(Data excerpt)
┌──

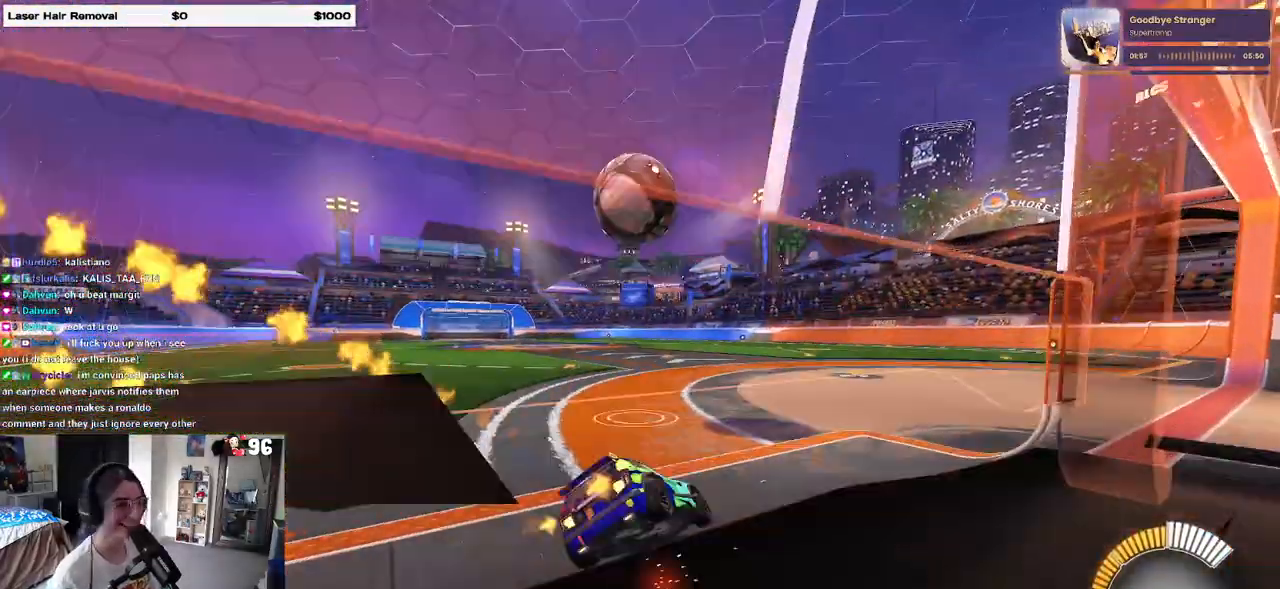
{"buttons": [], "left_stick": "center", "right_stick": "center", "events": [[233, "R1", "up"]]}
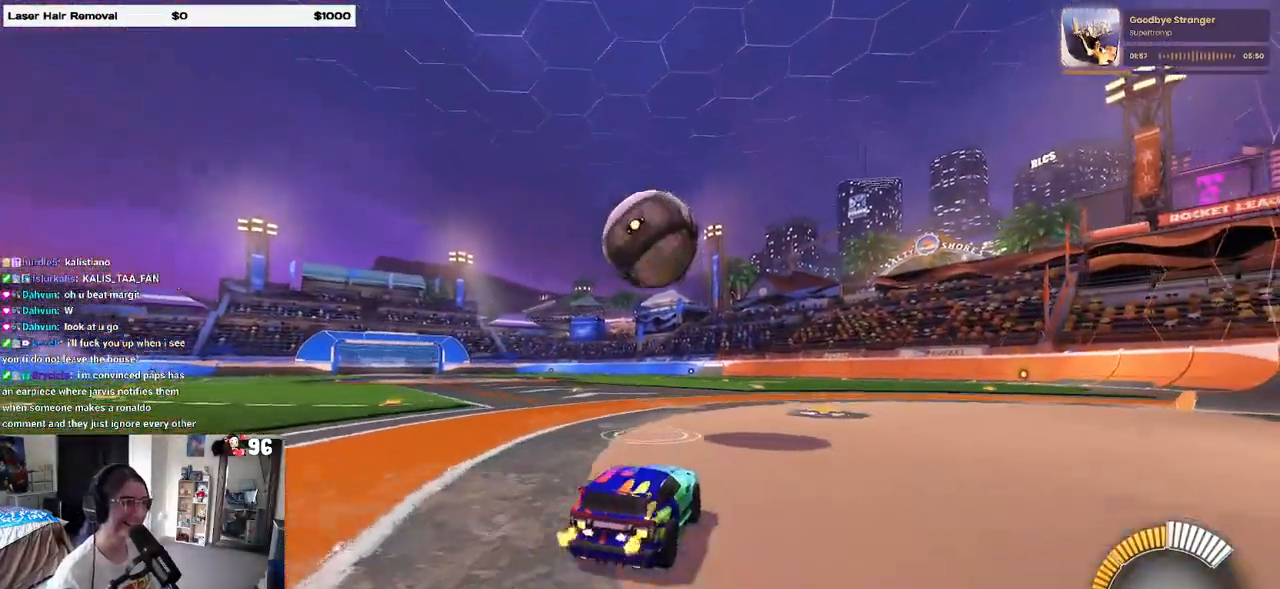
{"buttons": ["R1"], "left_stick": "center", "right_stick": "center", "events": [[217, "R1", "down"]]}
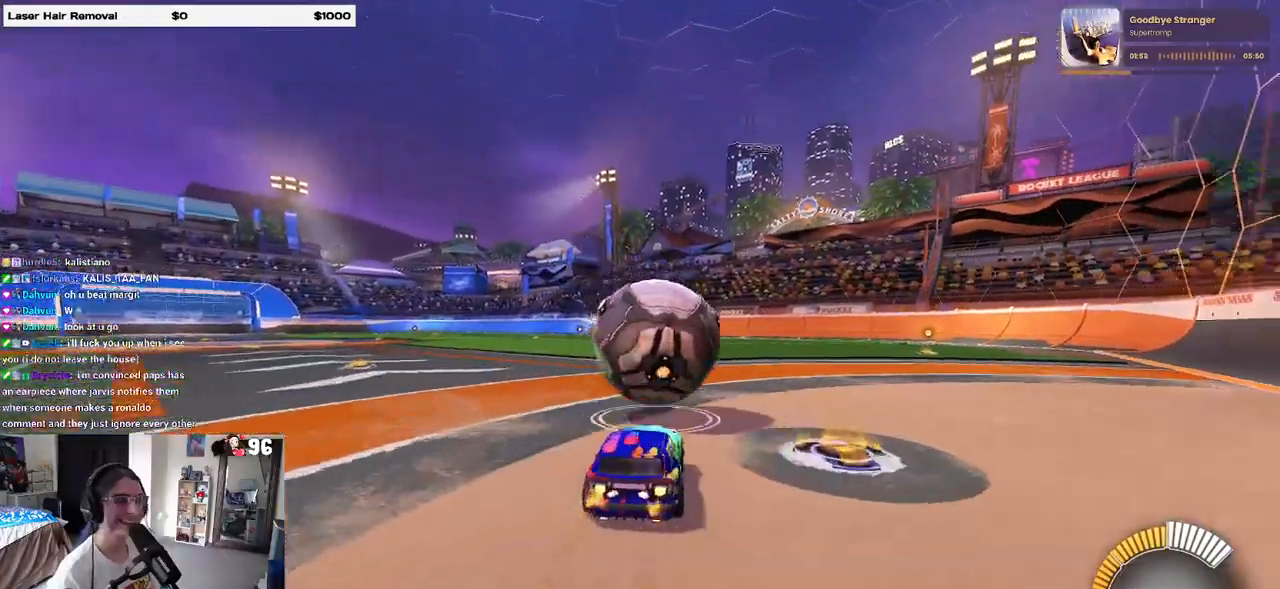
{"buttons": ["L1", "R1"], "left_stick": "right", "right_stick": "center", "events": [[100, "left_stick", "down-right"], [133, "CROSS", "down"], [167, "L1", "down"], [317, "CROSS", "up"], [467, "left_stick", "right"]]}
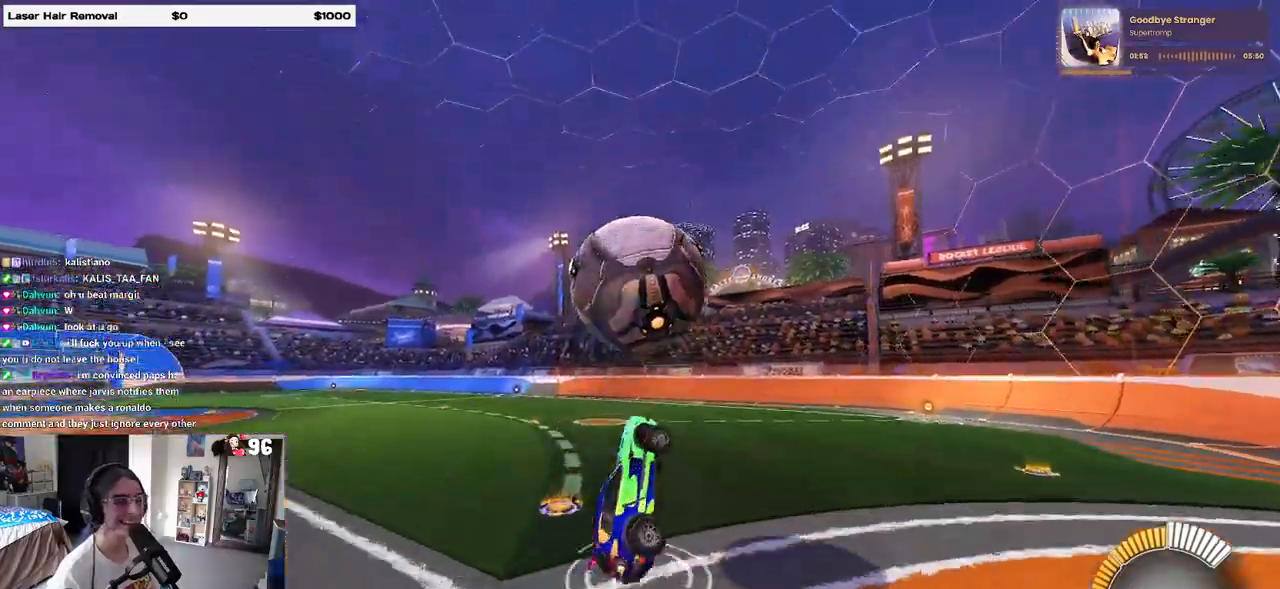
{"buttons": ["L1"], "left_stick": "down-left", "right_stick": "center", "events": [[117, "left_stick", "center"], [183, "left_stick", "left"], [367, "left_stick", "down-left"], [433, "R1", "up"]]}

└──

(Goal of the exercise) Repeat the data exactly as written, but without the pictures.

(Exercise output)
{"buttons": [], "left_stick": "center", "right_stick": "center", "events": [[233, "R1", "up"]]}
{"buttons": ["R1"], "left_stick": "center", "right_stick": "center", "events": [[217, "R1", "down"]]}
{"buttons": ["L1", "R1"], "left_stick": "right", "right_stick": "center", "events": [[100, "left_stick", "down-right"], [133, "CROSS", "down"], [167, "L1", "down"], [317, "CROSS", "up"], [467, "left_stick", "right"]]}
{"buttons": ["L1"], "left_stick": "down-left", "right_stick": "center", "events": [[117, "left_stick", "center"], [183, "left_stick", "left"], [367, "left_stick", "down-left"], [433, "R1", "up"]]}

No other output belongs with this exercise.